▸ Brief:
Please count the lines in the listing below that contain the string "label", matching case exactly, and reply with the number alone.

* BEGIN *

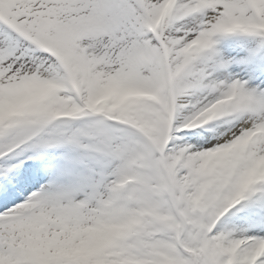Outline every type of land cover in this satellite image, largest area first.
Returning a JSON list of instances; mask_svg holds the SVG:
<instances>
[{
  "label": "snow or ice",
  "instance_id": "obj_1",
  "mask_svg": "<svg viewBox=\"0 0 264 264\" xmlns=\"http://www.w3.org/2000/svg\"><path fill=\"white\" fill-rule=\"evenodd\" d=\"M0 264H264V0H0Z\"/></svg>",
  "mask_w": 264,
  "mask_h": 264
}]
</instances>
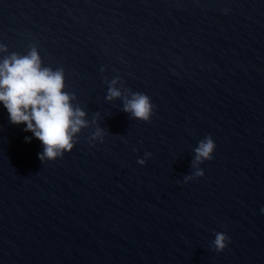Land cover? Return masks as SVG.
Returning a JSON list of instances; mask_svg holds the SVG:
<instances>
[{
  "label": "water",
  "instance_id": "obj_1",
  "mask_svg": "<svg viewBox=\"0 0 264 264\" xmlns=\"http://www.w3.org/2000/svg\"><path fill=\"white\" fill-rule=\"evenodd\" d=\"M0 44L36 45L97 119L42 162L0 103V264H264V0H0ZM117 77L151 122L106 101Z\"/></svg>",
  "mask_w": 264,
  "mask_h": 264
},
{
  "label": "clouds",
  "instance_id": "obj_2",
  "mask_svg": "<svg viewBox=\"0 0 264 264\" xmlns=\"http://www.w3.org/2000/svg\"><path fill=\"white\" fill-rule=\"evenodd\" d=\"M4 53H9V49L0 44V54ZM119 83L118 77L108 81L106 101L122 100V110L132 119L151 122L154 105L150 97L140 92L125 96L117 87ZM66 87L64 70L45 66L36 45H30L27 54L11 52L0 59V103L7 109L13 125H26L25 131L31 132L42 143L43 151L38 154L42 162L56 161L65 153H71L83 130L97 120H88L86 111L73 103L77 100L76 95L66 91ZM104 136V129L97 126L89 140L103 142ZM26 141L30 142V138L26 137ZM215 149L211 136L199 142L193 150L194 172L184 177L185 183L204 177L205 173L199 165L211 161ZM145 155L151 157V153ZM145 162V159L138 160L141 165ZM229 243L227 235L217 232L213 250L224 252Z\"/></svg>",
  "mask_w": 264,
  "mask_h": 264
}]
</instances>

* END *

▸ Written answer:
3